____ Recorded data

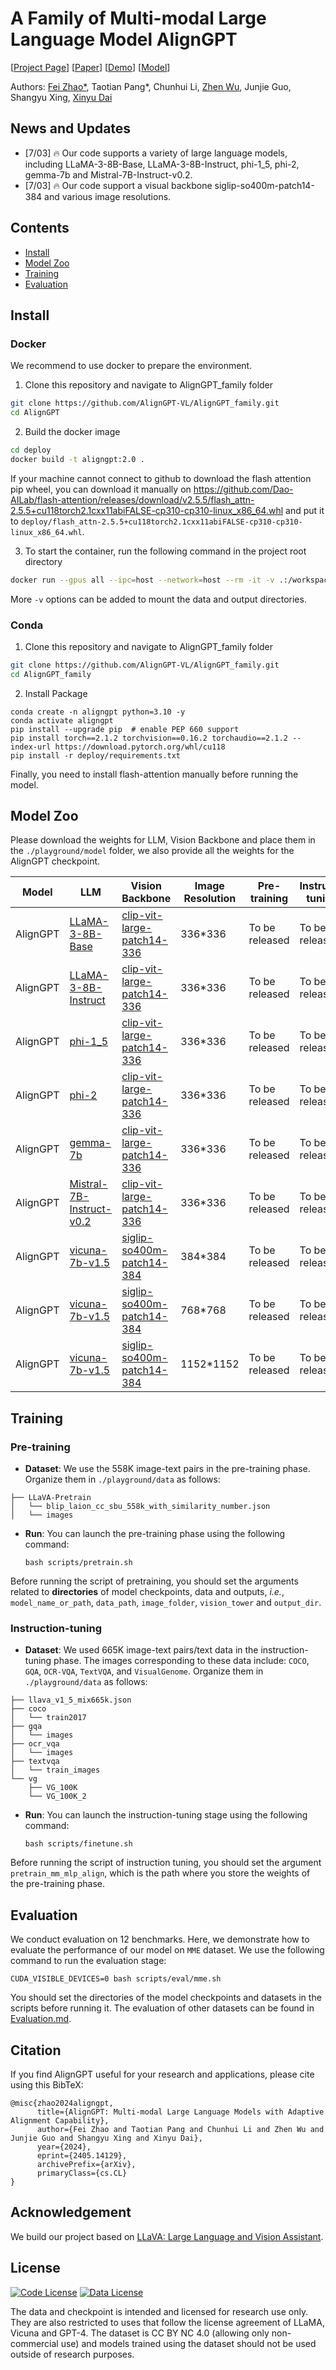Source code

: 
# A Family of Multi-modal Large Language Model AlignGPT

[[Project Page](https://aligngpt-vl.github.io/)] [[Paper](https://arxiv.org/abs/2405.14129)] [[Demo](http://47.116.173.89:7870/)] [[Model](https://huggingface.co/nlpzhaof)]


Authors: [Fei Zhao*](https://scholar.google.com/citations?user=V01xzWQAAAAJ&hl=zh-CN), Taotian Pang*, Chunhui Li, [Zhen Wu](https://scholar.google.com/citations?user=IoGlgtoAAAAJ&hl=zh-CN), Junjie Guo, Shangyu Xing, [Xinyu Dai](https://scholar.google.com/citations?user=zpWB1CgAAAAJ&hl=zh-CN)


<!-- ![architecture](./assert/architecture.png) -->

## News and Updates
- [7/03] 🔥 Our code supports a variety of large language models, including LLaMA-3-8B-Base, LLaMA-3-8B-Instruct, phi-1_5, phi-2, gemma-7b and Mistral-7B-Instruct-v0.2.
- [7/03] 🔥 Our code support a visual backbone siglip-so400m-patch14-384 and various image resolutions.

## Contents
- [Install](#install)
- [Model Zoo](#model-zoo)
- [Training](#training)
- [Evaluation](#evaluation)

## Install

### Docker

We recommend to use docker to prepare the environment.

1. Clone this repository and navigate to AlignGPT_family folder

```bash
git clone https://github.com/AlignGPT-VL/AlignGPT_family.git
cd AlignGPT
```

2. Build the docker image

```bash
cd deploy
docker build -t aligngpt:2.0 .
```

If your machine cannot connect to github to download the flash attention pip wheel, you can download it manually on https://github.com/Dao-AILab/flash-attention/releases/download/v2.5.5/flash_attn-2.5.5+cu118torch2.1cxx11abiFALSE-cp310-cp310-linux_x86_64.whl and put it to `deploy/flash_attn-2.5.5+cu118torch2.1cxx11abiFALSE-cp310-cp310-linux_x86_64.whl`.

3. To start the container, run the following command in the project root directory

```bash
docker run --gpus all --ipc=host --network=host --rm -it -v .:/workspace aligngpt:2.0
```

More `-v` options can be added to mount the data and output directories.

### Conda

1. Clone this repository and navigate to AlignGPT_family folder

```bash
git clone https://github.com/AlignGPT-VL/AlignGPT_family.git
cd AlignGPT_family
```

2. Install Package

```Shell
conda create -n aligngpt python=3.10 -y
conda activate aligngpt
pip install --upgrade pip  # enable PEP 660 support
pip install torch==2.1.2 torchvision==0.16.2 torchaudio==2.1.2 --index-url https://download.pytorch.org/whl/cu118
pip install -r deploy/requirements.txt
```

Finally, you need to install flash-attention manually before running the model.

## Model Zoo

Please download the weights for LLM, Vision Backbone and place them in the `./playground/model` folder, we also provide all the weights for the AlignGPT checkpoint.

| Model | LLM | Vision Backbone | Image Resolution| Pre-training | Instruct-tuning | 
|----------|----------|-----------|---|---|---|
| AlignGPT | [LLaMA-3-8B-Base](https://huggingface.co/meta-llama/Meta-Llama-3-8B) | [clip-vit-large-patch14-336](https://huggingface.co/openai/clip-vit-large-patch14-336) | 336*336 | To be released|To be released|
| AlignGPT | [LLaMA-3-8B-Instruct](https://huggingface.co/meta-llama/Meta-Llama-3-8B) | [clip-vit-large-patch14-336](https://huggingface.co/openai/clip-vit-large-patch14-336) | 336*336 | To be released| To be released |
| AlignGPT | [phi-1_5](https://huggingface.co/microsoft/phi-1_5/tree/main) | [clip-vit-large-patch14-336](https://huggingface.co/openai/clip-vit-large-patch14-336) | 336*336 | To be released|To be released|
| AlignGPT | [phi-2](https://huggingface.co/microsoft/phi-2/tree/main) | [clip-vit-large-patch14-336](https://huggingface.co/openai/clip-vit-large-patch14-336) | 336*336 | To be released|To be released|
| AlignGPT | [gemma-7b](https://huggingface.co/google/gemma-7b/tree/main) | [clip-vit-large-patch14-336](https://huggingface.co/openai/clip-vit-large-patch14-336) | 336*336 |To be released|To be released|
| AlignGPT | [Mistral-7B-Instruct-v0.2](https://huggingface.co/mistralai/Mistral-7B-Instruct-v0.2/tree/main) | [clip-vit-large-patch14-336](https://huggingface.co/openai/clip-vit-large-patch14-336) | 336*336 |To be released|To be released|
| AlignGPT | [vicuna-7b-v1.5](https://huggingface.co/lmsys/vicuna-7b-v1.5/tree/main) | [siglip-so400m-patch14-384](https://huggingface.co/google/siglip-so400m-patch14-384/tree/main) | 384*384 |To be released|To be released|
| AlignGPT | [vicuna-7b-v1.5](https://huggingface.co/lmsys/vicuna-7b-v1.5/tree/main) | [siglip-so400m-patch14-384](https://huggingface.co/google/siglip-so400m-patch14-384/tree/main) | 768*768 |To be released|To be released|
| AlignGPT | [vicuna-7b-v1.5](https://huggingface.co/lmsys/vicuna-7b-v1.5/tree/main) | [siglip-so400m-patch14-384](https://huggingface.co/google/siglip-so400m-patch14-384/tree/main) | 1152*1152 |To be released|To be released|


## Training

### Pre-training
* **Dataset**: We use the 558K image-text pairs in the pre-training phase. Organize them in `./playground/data` as follows:

```
├── LLaVA-Pretrain
│   └── blip_laion_cc_sbu_558k_with_similarity_number.json
│   └── images
```

* **Run**: You can launch the pre-training phase using the following command:
    ```
    bash scripts/pretrain.sh
    ```
Before running the script of pretraining, you should set the arguments related to **directories** of model checkpoints, data and outputs, *i.e.*, `model_name_or_path`, `data_path`, `image_folder`, `vision_tower` and `output_dir`.

### Instruction-tuning
* **Dataset**: We used 665K image-text pairs/text data in the instruction-tuning phase. The images corresponding to these data include: `COCO`, `GQA`, `OCR-VQA`, `TextVQA`, and `VisualGenome`. Organize them in `./playground/data` as follows:

```
├── llava_v1_5_mix665k.json
├── coco
│   └── train2017
├── gqa
│   └── images
├── ocr_vqa
│   └── images
├── textvqa
│   └── train_images
└── vg
    ├── VG_100K
    └── VG_100K_2
```

* **Run**: You can launch the instruction-tuning stage using the following command:
    ```
    bash scripts/finetune.sh
    ```
Before running the script of instruction tuning, you should set the argument `pretrain_mm_mlp_align`, which is the path where you store the weights of the pre-training phase.

## Evaluation

We conduct evaluation on 12 benchmarks. Here, we demonstrate how to evaluate the performance of our model on `MME` dataset. We use the following command to run the evaluation stage:
```
CUDA_VISIBLE_DEVICES=0 bash scripts/eval/mme.sh
```
You should set the directories of the model checkpoints and datasets in the scripts before running it. The evaluation of other datasets can be found in [Evaluation.md](docs/Evaluation.md).

## Citation
If you find AlignGPT useful for your research and applications, please cite using this BibTeX:
```
@misc{zhao2024aligngpt,
      title={AlignGPT: Multi-modal Large Language Models with Adaptive Alignment Capability}, 
      author={Fei Zhao and Taotian Pang and Chunhui Li and Zhen Wu and Junjie Guo and Shangyu Xing and Xinyu Dai},
      year={2024},
      eprint={2405.14129},
      archivePrefix={arXiv},
      primaryClass={cs.CL}
}
```

## Acknowledgement
We build our project based on [LLaVA: Large Language and Vision Assistant](https://github.com/haotian-liu/LLaVA).

## License

[![Code License](https://img.shields.io/badge/Code%20License-Apache_2.0-green.svg)](https://github.com/tatsu-lab/stanford_alpaca/blob/main/LICENSE)
[![Data License](https://img.shields.io/badge/Data%20License-CC%20By%20NC%204.0-red.svg)](https://github.com/tatsu-lab/stanford_alpaca/blob/main/DATA_LICENSE)

The data and checkpoint is intended and licensed for research use only. They are also restricted to uses that follow the license agreement of LLaMA, Vicuna and GPT-4. The dataset is CC BY NC 4.0 (allowing only non-commercial use) and models trained using the dataset should not be used outside of research purposes.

________

Task brief - All lines above that contain the word "tuning" are to be copied.

Solution to this problem -
| Model | LLM | Vision Backbone | Image Resolution| Pre-training | Instruct-tuning | 
### Instruction-tuning
* **Dataset**: We used 665K image-text pairs/text data in the instruction-tuning phase. The images corresponding to these data include: `COCO`, `GQA`, `OCR-VQA`, `TextVQA`, and `VisualGenome`. Organize them in `./playground/data` as follows:
* **Run**: You can launch the instruction-tuning stage using the following command:
Before running the script of instruction tuning, you should set the argument `pretrain_mm_mlp_align`, which is the path where you store the weights of the pre-training phase.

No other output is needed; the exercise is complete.